Emilio Adolfo Behering, a lay saint

Emilio Adolfo Behering, a lay saint

He was German and a bacteriologist.

Bacteriology studies specific types of microbes. And this gentleman who would die in March 1917, years ago, contributed to defeating a terrible disease that terrified humanity for centuries: diphtheria.

His name was Emilio Adolfo Behering, his last name is the same as a strait that runs from Russian Siberia to Alaska, on our continent. Although our man today is written, with an h in the middle: Behering.

He worked as a hygiene teacher in a German city. He was also a great observer.

On one occasion, studying animals who had had diphtheria and survived To this scourge, a fact that caught his attention because it was always fatal, it occurred to him that in the blood of these animals, perhaps there had been a process that would definitively immunize them against the terrible microbe that causes that disease.

Then he extracted serum of the blood of those animals cured, and brought him into contact with the toxins of the killer microbe. And he verified amazed that this, the microbe, could not act. He lost the destructive power of it.

Antidiphtheria serum had been discovered.

Behering was in his early 40s at the time.

Prestige and economic well-being come together.

But “can either money They do not change the man. “They just show it.” And his success showed him humble, sober, measured. And almost without pause he began to fight another terrible scourge: the bacillus that produced tetanus, a disease infectionsoh deadly in all cases.

In a short time he also discovered an anti-tetanus serum. Another defeated disease: tetanus.

His fame exceeds the borders of Germany, his homeland.

But he continues to live in a small town of 5,000 inhabitants, playing pool with his friends, growing flowers in his garden.

And the new century arrives. And the Nobel Prizes were born in 1901.

They will be awarded annually.

These are rewards that exceed $100,000.

Currently they are much larger, close to a million dollars.

The Nobel Prize is awarded to the most outstanding figures in the world in Literature, Physics, Chemistry, Medicine and to the fighters for Peace in the world.

Unanimously, the first Nobel Prize in Medicine – that of 1901 – will be awarded to a 47-year-old German scientist. Emilio Augusto Behering.

Four years later, in 1905, another German doctor, also a bacteriologist, Robert Koch, won the Nobel Prize in Medicine.

He had discovered the tuberculosis bacillus.

And in 1908 a third Nobel Prize, also in Medicine and for another German.

With a preparation called Salvarsan, Pablo Ehrlich manages to defeat syphilis, a devastating disease, cruel and highly contagious.

Thus, the three doctors who won the Nobel Prize were German among the first eight winners.

I think it would be good to remember here that although Jorge Luis Borges did not win the Nobel Prize for literature, several Argentine scientists did: Dr.
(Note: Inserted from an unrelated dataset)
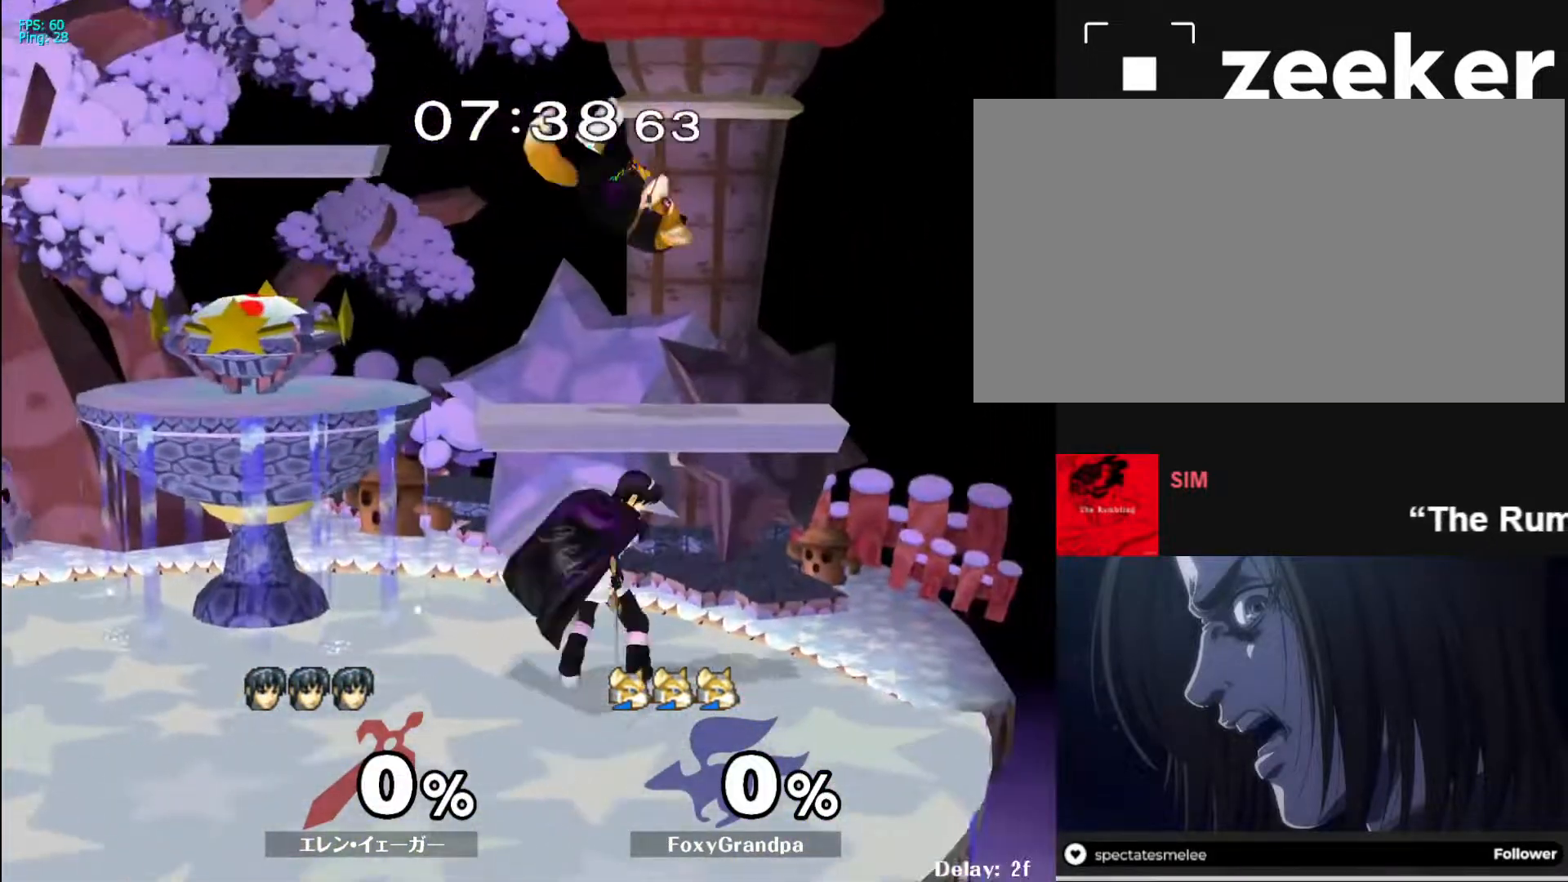
{"buttons": [], "left_stick": "left", "right_stick": "center", "events": [[83, "left_stick", "left"], [183, "left_stick", "right"], [267, "left_stick", "left"], [367, "left_stick", "right"], [450, "left_stick", "left"]]}
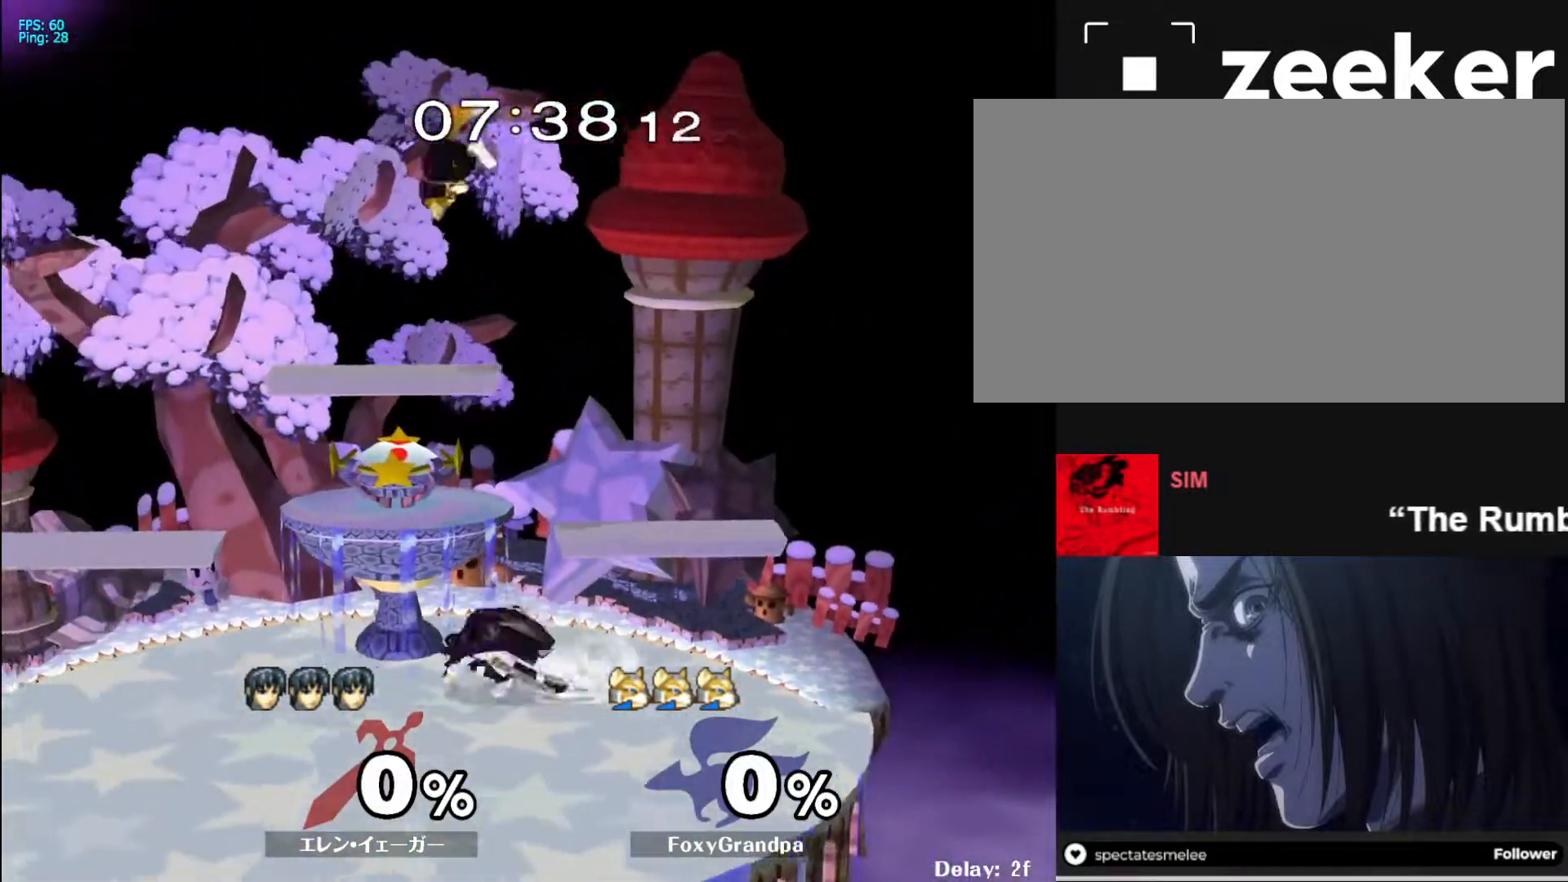
{"buttons": [], "left_stick": "right", "right_stick": "center", "events": [[133, "left_stick", "right"], [350, "left_stick", "left"], [433, "left_stick", "right"]]}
B. Houssay, Dr. Leloir, who died ……. years ago and more recently it was obtained by Dr. César Milstein.

Dr. Emilio Adolfo Behering was a man who was hurt by the pain of his neighbor.

And if we were all hurt by the pain of our neighbors, there would be almost no pain.

He was endowed with greatness and therefore could “see” more than most of his contemporaries.

What he couldn’t see was his own greatness.

And ultimately he fought to overcome diseases that had been hurting people for centuries. humanity.

His tenacity, his selflessness – because he wanted nothing for himself – and his talent, brought to my pen this aphorism that is inserted in the book……

“The good man suffers for other people’s things. But he is also happy for other people’s things.”